START SUPPLIED INFORMATION

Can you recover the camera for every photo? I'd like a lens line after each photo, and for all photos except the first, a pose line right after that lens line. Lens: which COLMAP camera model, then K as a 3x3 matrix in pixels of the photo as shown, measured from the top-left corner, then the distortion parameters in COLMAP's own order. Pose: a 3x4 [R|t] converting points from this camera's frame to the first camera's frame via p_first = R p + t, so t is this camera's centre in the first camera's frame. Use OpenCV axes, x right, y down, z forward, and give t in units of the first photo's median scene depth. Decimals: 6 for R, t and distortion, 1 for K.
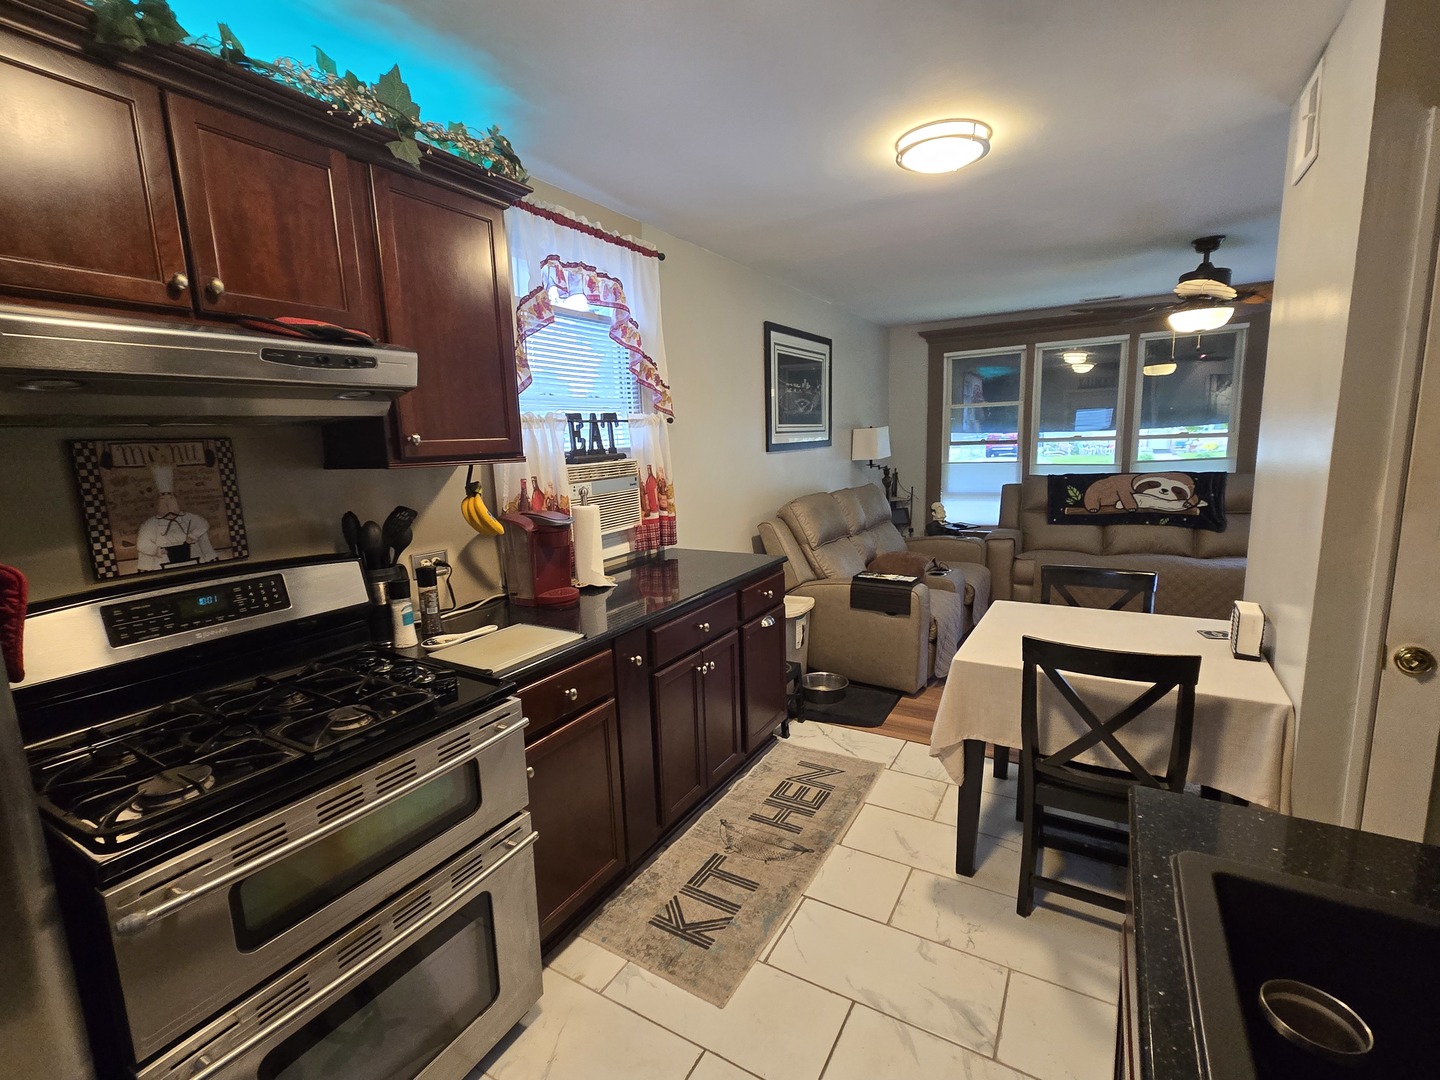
lens RADIAL K [[658.6, 0, 708.1], [0, 658.6, 546.2], [0, 0, 1]] dist [-0.003415, 0.000629]
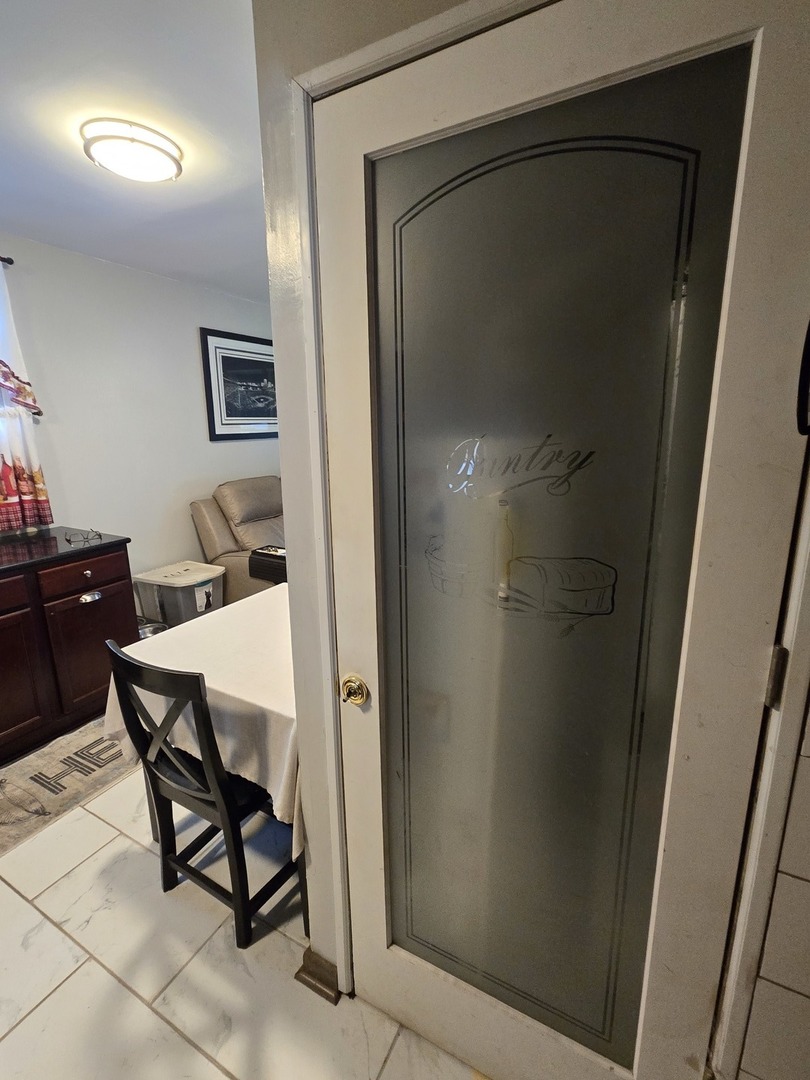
lens RADIAL K [[494.0, 0, 390.0], [0, 494.0, 530.9], [0, 0, 1]] dist [-0.003415, 0.000629]
pose [[0.999201, 0.014474, 0.037247, 0.508902], [-0.016443, 0.998454, 0.053101, -0.046694], [-0.036421, -0.053671, 0.997894, 0.133914]]
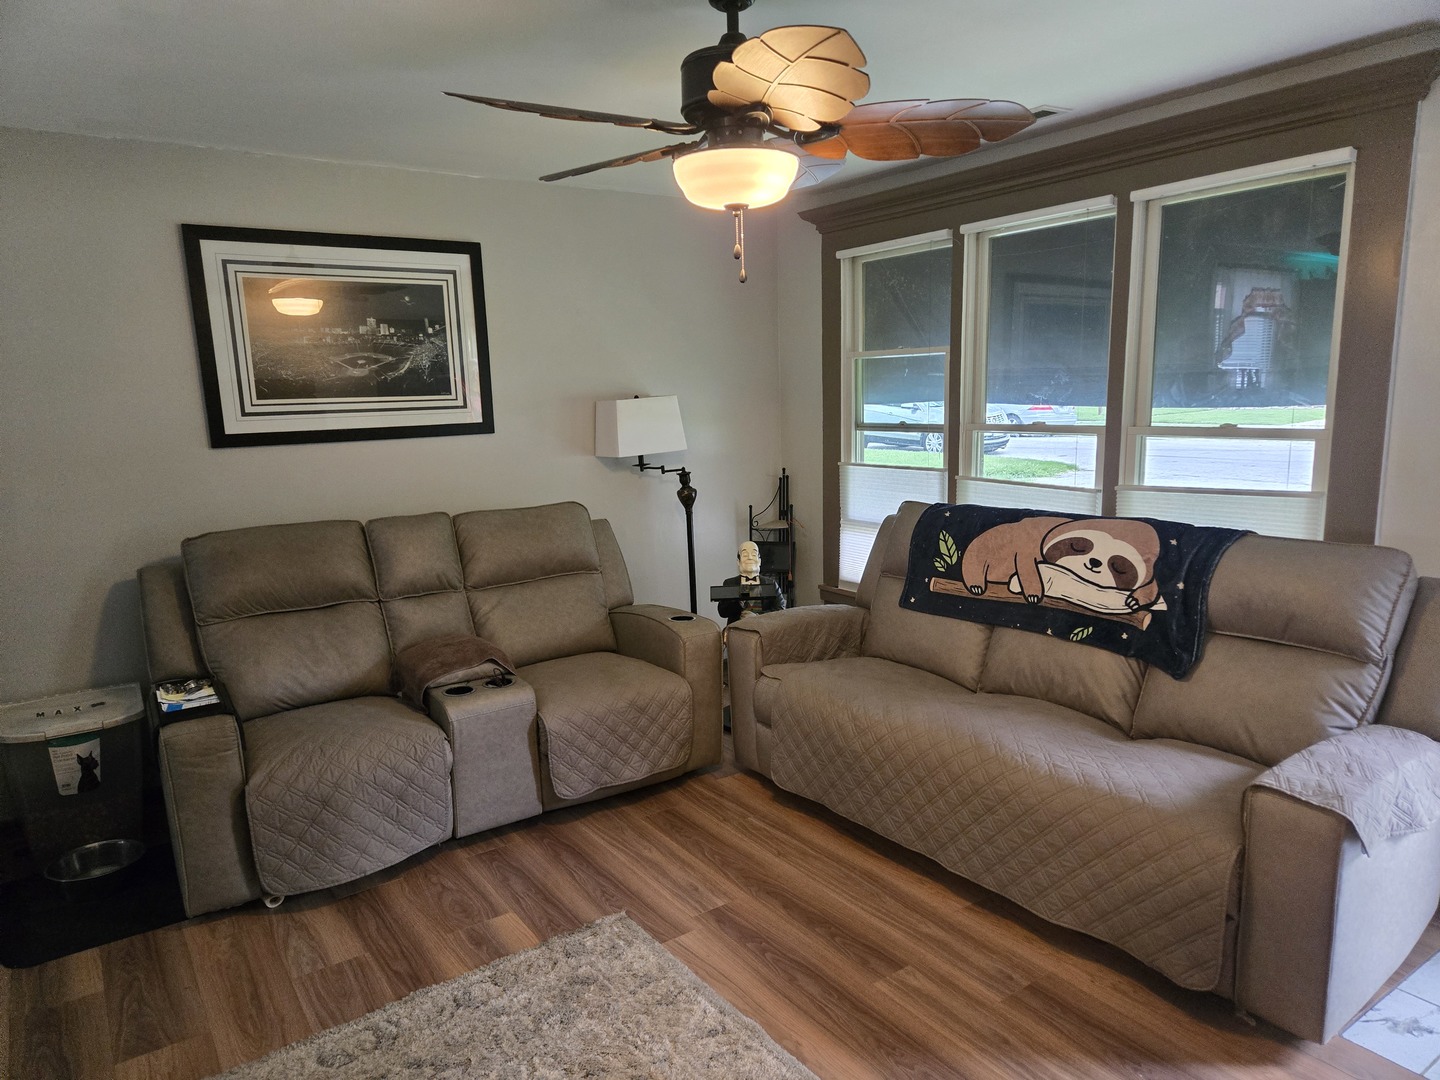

END SUPPLIED INFORMATION

PROBLEM TO SOLVE: Reproduce the listing above line for line, omitting the pictures.

RESPONSE AREA:
Can you recover the camera for every photo? I'd like a lens line after each photo, and for all photos except the first, a pose line right after that lens line. Lens: which COLMAP camera model, then K as a 3x3 matrix in pixels of the photo as shown, measured from the top-left corner, then the distortion parameters in COLMAP's own order. Pose: a 3x4 [R|t] converting points from this camera's frame to the first camera's frame via p_first = R p + t, so t is this camera's centre in the first camera's frame. Use OpenCV axes, x right, y down, z forward, and give t in units of the first photo's median scene depth. Decimals: 6 for R, t and distortion, 1 for K.
lens RADIAL K [[658.6, 0, 708.1], [0, 658.6, 546.2], [0, 0, 1]] dist [-0.003415, 0.000629]
lens RADIAL K [[494.0, 0, 390.0], [0, 494.0, 530.9], [0, 0, 1]] dist [-0.003415, 0.000629]
pose [[0.999201, 0.014474, 0.037247, 0.508902], [-0.016443, 0.998454, 0.053101, -0.046694], [-0.036421, -0.053671, 0.997894, 0.133914]]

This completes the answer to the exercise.